JMIR Form Res. 2025 Sep 5;9:e71570. doi: 10.2196/71570.
ABSTRACT
BACKGROUND: Measurement-based care (MBC), including remote MBC, is increasingly being considered or implemented for mental health treatment and outcomes monitoring in routine clinical care. However, little is known about the health equity implications in real-world practice or the impact on patient-provider relationships in lower-resource systems that offer mental health treatment for diverse patients.
OBJECTIVE: This hypothesis-generating study examined the drivers of MBC implementation outcomes, the implications for health equity, and the impact of MBC on therapeutic alliance (TA). The study was conducted 1 year after the implementation of remote MBC at 3 outpatient adult clinics in a diverse, safety-net health system.
METHODS: This explanatory sequential mixed methods study used quantitative surveys and qualitative focus groups with mental health care providers. Repeated surveys were first used to understand mental health care provider experiences over a 6-month period, at least 1 year after MBC implementation. Surveys were analyzed to refine focus group prompts. Six mental health providers participated in repeated surveys over 6 months, after which the same 6 providers and 1 additional mental health provider took part in focus groups.
RESULTS: Surveys revealed stable acceptability and utility ratings, concerns that MBC was not equally benefiting patients, little endorsement that MBC improved TA, and slightly decreasing feasibility scores. In focus groups, mental health care providers shared concerns about the acceptability, appropriateness, feasibility, and equity of processes for collecting MBC data. These providers had less first-hand experience with sharing and acting upon the data but still voiced concerns about the processes for doing so. TA both impacted and was impacted by MBC in positive and negative ways.
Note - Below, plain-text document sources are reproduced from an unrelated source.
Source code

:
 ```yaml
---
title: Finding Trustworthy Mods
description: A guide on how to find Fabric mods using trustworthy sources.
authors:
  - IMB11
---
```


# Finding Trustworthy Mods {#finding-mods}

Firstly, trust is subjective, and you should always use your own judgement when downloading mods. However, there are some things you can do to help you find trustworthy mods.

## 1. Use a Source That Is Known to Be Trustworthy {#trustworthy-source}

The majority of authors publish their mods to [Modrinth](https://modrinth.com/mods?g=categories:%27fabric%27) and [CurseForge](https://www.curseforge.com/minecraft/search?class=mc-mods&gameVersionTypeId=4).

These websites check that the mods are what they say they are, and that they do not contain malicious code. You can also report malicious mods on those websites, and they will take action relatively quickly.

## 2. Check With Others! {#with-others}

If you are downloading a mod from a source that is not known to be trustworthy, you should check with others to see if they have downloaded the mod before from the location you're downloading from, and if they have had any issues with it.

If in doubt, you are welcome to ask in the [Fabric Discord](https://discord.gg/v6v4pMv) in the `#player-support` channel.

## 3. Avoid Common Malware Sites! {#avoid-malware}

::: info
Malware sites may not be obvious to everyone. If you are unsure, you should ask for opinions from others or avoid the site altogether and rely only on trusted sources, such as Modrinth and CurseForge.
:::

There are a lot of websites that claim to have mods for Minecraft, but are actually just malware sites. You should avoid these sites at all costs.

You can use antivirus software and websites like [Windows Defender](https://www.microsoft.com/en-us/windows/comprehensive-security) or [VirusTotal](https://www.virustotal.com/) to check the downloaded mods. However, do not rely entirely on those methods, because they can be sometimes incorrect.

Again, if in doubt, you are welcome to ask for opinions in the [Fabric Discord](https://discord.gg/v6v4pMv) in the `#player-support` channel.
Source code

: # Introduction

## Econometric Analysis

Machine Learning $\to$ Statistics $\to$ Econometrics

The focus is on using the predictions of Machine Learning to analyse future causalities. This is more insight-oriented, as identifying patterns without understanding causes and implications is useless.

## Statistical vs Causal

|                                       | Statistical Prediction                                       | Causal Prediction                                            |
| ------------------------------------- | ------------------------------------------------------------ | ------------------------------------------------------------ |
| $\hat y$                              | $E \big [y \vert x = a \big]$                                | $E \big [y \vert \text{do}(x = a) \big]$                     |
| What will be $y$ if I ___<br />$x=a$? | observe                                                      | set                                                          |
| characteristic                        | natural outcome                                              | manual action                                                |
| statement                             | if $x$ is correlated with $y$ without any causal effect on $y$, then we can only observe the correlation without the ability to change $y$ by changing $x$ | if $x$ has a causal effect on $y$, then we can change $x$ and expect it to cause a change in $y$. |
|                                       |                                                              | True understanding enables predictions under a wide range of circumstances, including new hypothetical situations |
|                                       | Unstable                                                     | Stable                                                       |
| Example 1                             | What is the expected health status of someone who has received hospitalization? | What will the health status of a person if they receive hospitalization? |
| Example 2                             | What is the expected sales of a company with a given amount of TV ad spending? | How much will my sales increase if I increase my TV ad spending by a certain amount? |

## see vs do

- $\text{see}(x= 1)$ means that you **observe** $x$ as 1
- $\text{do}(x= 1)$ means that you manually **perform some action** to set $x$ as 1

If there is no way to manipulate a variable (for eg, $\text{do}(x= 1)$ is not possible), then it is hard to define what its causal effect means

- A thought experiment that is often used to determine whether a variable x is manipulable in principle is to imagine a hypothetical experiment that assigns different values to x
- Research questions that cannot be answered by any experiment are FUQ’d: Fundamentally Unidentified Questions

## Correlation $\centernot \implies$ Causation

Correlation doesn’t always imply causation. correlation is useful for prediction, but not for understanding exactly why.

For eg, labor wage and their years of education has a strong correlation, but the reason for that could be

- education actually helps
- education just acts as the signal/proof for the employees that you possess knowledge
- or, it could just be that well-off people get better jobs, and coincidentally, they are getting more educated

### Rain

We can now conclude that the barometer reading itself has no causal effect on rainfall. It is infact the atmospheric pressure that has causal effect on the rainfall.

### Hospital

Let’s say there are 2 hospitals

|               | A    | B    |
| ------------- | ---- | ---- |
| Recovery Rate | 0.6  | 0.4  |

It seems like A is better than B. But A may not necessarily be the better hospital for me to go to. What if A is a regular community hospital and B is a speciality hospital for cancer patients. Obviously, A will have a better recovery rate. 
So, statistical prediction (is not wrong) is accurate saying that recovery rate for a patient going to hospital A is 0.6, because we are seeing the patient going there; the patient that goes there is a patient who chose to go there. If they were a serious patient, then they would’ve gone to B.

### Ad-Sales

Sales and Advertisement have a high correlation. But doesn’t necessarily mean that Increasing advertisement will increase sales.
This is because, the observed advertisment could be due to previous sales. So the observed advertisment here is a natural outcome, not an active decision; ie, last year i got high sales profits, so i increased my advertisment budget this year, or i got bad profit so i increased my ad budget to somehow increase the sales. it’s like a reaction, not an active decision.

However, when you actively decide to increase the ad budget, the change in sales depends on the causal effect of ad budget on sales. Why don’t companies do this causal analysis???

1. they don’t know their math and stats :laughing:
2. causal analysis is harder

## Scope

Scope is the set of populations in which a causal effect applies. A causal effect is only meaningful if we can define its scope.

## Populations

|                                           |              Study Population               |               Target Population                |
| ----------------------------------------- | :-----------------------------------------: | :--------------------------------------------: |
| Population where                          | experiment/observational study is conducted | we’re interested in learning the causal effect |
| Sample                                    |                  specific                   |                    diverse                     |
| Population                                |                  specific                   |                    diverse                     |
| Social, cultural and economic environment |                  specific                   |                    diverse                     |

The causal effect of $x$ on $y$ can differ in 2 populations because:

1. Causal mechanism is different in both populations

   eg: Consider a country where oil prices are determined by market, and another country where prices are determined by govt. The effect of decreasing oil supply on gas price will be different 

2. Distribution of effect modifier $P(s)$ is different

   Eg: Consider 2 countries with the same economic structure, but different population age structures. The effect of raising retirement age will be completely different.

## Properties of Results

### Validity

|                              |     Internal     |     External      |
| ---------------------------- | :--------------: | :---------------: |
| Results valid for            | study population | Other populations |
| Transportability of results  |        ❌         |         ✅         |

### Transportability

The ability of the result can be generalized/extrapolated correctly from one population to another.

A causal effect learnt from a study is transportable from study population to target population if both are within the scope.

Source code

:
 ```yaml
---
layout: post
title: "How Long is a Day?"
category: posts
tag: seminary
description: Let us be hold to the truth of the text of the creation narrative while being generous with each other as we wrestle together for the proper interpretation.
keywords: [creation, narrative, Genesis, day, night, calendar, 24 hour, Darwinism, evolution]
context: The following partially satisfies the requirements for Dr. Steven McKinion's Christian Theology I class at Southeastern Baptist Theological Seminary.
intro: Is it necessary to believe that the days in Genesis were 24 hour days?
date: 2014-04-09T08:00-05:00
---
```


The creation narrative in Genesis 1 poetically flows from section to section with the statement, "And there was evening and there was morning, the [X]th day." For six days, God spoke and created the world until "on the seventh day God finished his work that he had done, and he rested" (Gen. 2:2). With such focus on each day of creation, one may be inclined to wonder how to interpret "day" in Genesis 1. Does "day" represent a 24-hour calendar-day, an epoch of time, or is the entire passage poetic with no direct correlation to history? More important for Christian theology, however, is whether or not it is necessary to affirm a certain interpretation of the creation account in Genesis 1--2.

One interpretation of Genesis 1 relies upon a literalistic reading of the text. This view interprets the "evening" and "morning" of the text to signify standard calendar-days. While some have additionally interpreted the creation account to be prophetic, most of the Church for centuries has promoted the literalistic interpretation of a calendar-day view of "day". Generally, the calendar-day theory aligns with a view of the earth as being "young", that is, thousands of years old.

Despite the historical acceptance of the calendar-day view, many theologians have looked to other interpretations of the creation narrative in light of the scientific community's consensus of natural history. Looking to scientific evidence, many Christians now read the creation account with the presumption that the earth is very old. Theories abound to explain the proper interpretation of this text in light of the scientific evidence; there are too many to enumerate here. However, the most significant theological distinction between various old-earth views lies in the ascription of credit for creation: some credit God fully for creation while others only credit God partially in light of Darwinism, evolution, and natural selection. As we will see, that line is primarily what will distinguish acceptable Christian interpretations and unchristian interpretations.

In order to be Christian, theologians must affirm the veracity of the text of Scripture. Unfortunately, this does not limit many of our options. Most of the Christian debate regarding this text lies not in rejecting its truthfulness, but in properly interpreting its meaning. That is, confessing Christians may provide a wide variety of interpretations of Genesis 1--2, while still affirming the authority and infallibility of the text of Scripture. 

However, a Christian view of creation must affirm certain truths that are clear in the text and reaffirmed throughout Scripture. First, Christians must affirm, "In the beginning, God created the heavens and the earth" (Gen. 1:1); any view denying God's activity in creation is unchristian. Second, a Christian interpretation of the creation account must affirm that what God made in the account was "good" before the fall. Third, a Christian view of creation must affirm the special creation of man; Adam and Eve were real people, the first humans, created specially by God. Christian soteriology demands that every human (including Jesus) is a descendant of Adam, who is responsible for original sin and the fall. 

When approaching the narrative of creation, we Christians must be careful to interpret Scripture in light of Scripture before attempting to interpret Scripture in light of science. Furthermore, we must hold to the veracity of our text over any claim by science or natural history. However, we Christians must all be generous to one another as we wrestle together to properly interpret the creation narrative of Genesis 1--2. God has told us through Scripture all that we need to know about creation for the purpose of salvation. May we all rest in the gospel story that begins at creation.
The potential drivers of the findings are discussed using qualitative data.
CONCLUSIONS: More than 1 year after the implementation of remote MBC for mental health, mental health care providers had enduring concerns about its implications for health equity as well as its bidirectional relationship with TA. These findings suggest that further study is needed to identify system-level strategies to mitigate potential negative effects of real-world MBC implementations on health equity, particularly in low-resource settings with diverse populations.